Selected excerpt |
--- START ---

Cryptocurrency is a unique financial instrument that enables anyone with an internet connection to participate in a distributed economy. That includes opportunities to earn passive income. There are unique risks associated with investing and earning with cryptocurrency, even though it may seem like a bank account or social lending platform.
Here’s a closer look at earning passive income through crypto.
- Cryptocurrency can be used to earn interest through the distributed finance economy.
- Anyone in the world with the right accounts or technical knowledge can participate.
- Cryptocurrency lending and earning platforms feature unique risks and are not insured or backed by any government agency.
The decentralized finance (DeFi) platforms give you the power to earn money like a bank by participating directly in a lending process. Here, users connect their cryptocurrency wallets and commit coins and tokens to a pool with others. That pool is then used to lend to others for interest and fees. The users are sometimes paid for participating in the lending process or given interest on the amount they stake or hold in their account. The amount earned from lending crypto depends on three factors: the loan's duration, the loan's amount, and the interest rate.
The backbone of cryptocurrency is blockchain, and it takes many computers working in parallel to create a secure, working chain. Behind many of the most popular currencies, including Bitcoin and Litecoin, is an algorithm called proof-of-work (PoW). Under proof-of-work, participants around the world called miners compete against each other to find the encrypted solution to the block. The winner earns the reward of cryptocurrency.

--- END ---

Source data |
--- START ---

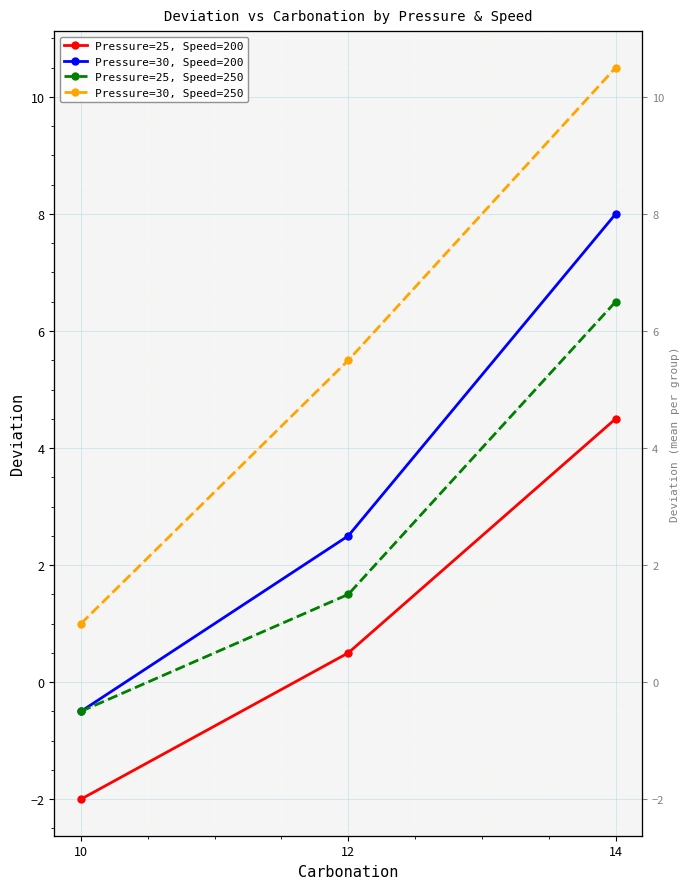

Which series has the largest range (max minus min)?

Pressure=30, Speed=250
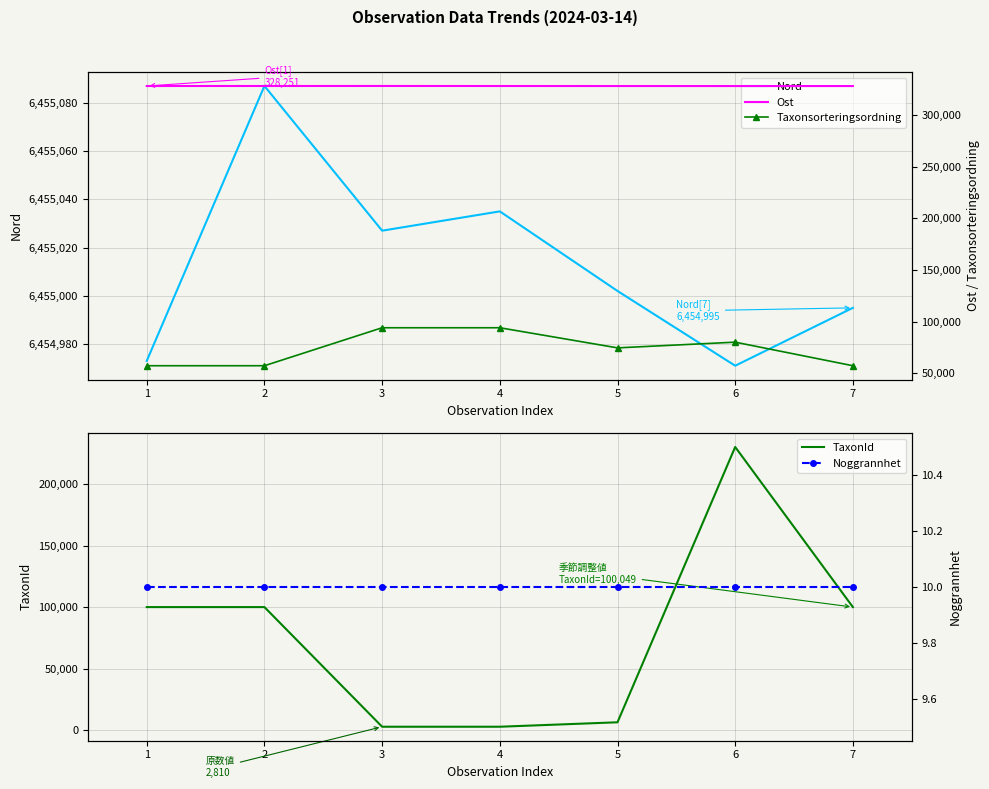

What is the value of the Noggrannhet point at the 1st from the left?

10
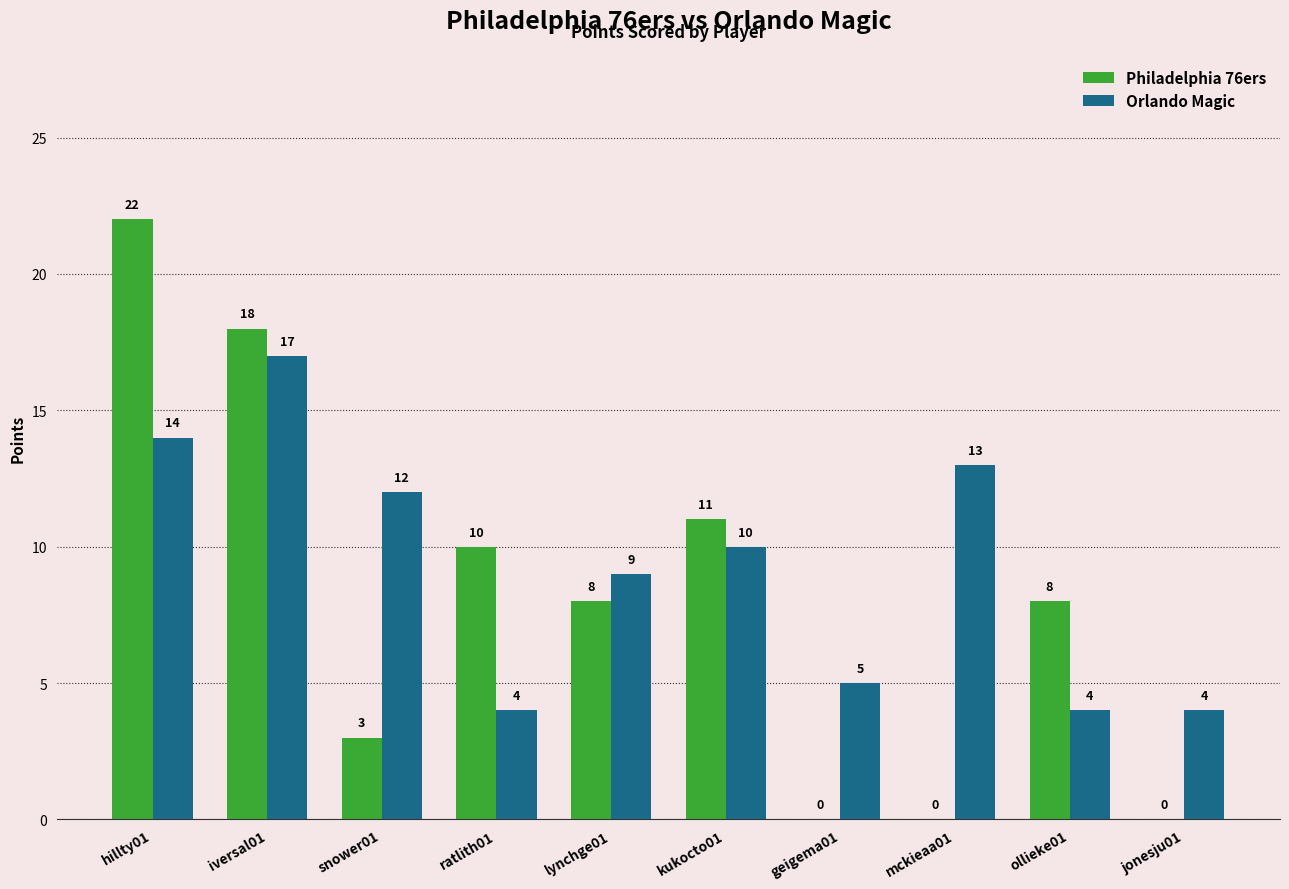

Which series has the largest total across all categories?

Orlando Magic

--- END ---
--- START ---

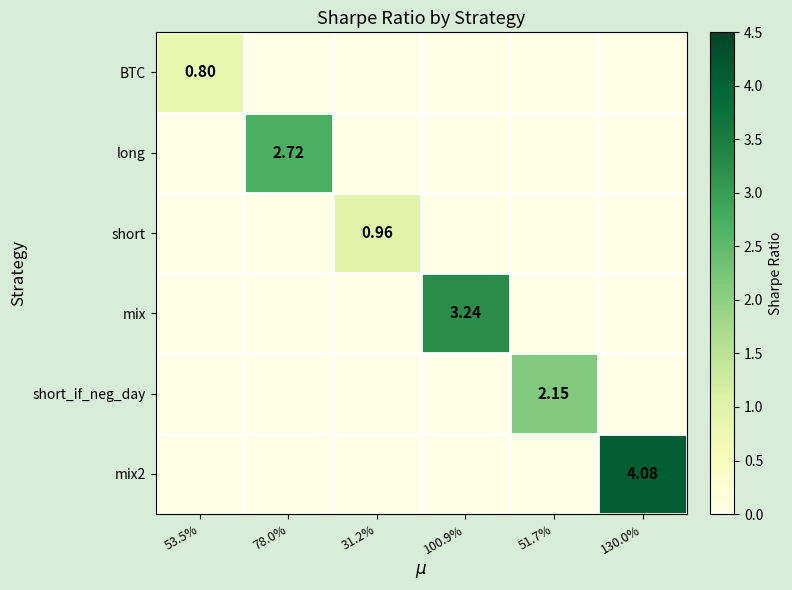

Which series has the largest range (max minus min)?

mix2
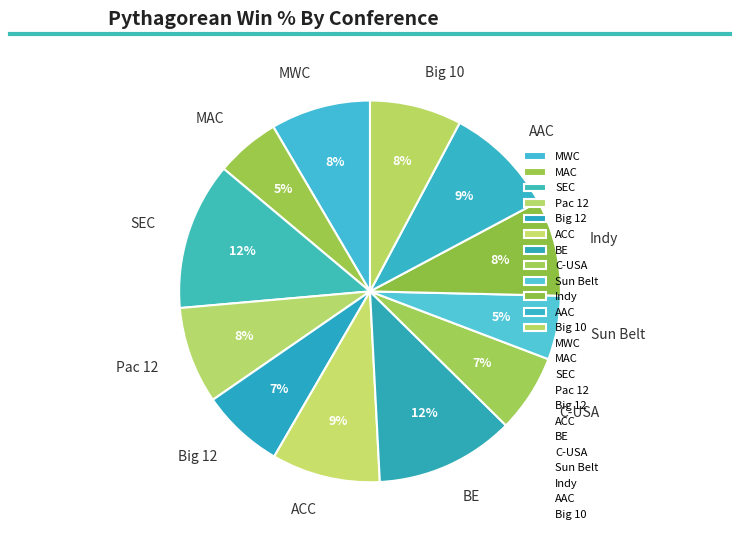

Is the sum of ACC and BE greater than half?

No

--- END ---
--- START ---

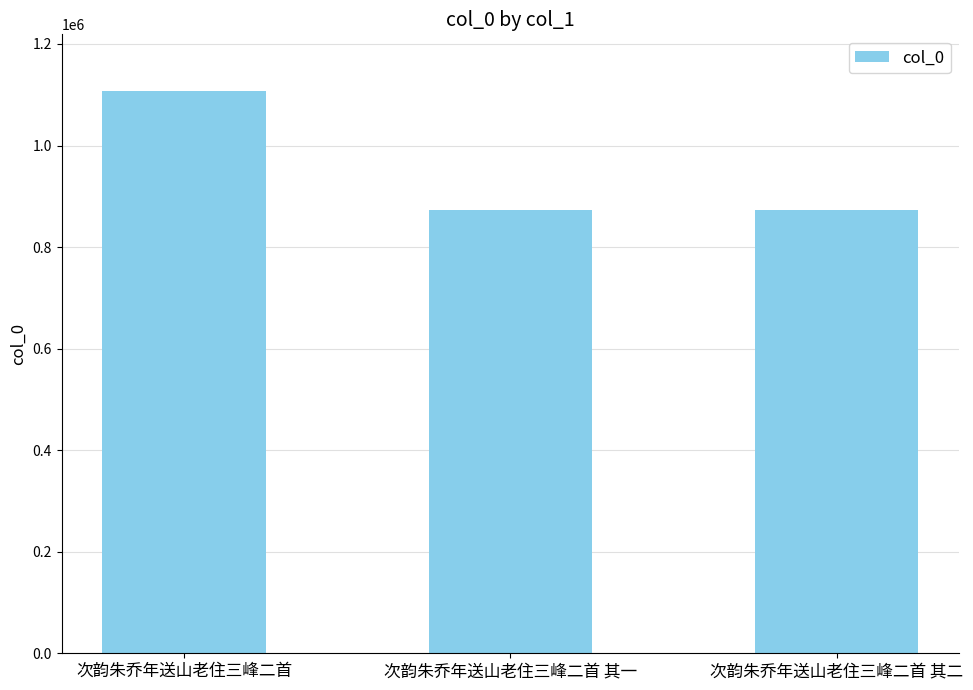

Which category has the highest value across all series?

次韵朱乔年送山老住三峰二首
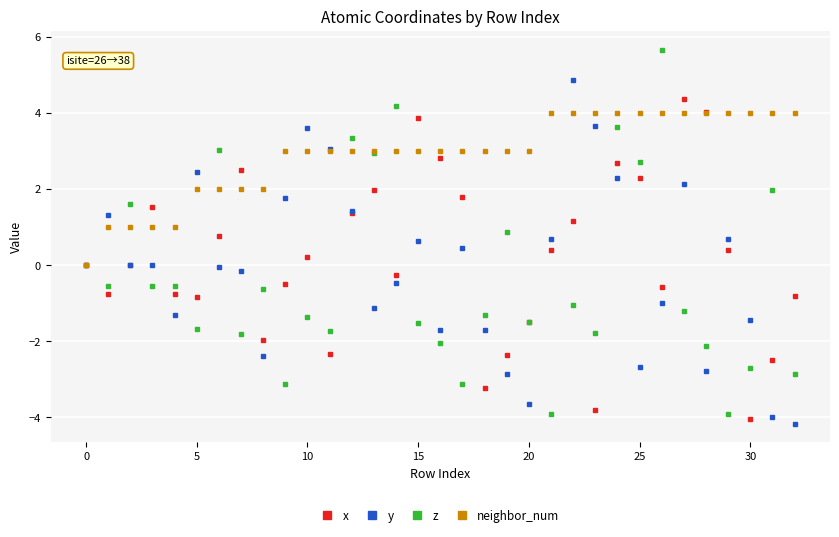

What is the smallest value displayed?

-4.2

--- END ---

Your tasks |
(1) Reproduce the crypto income passage between "Here’s a closer" and "any government agency.", inclusive.
(2) According to the crypto income passage, what factors determine how much is earned from lending crypto? List them all.

Results of the tasks |
(1)
Here’s a closer look at earning passive income through crypto.
- Cryptocurrency can be used to earn interest through the distributed finance economy.
- Anyone in the world with the right accounts or technical knowledge can participate.
- Cryptocurrency lending and earning platforms feature unique risks and are not insured or backed by any government agency.

(2)
- The loan's duration
- The loan's amount
- The interest rate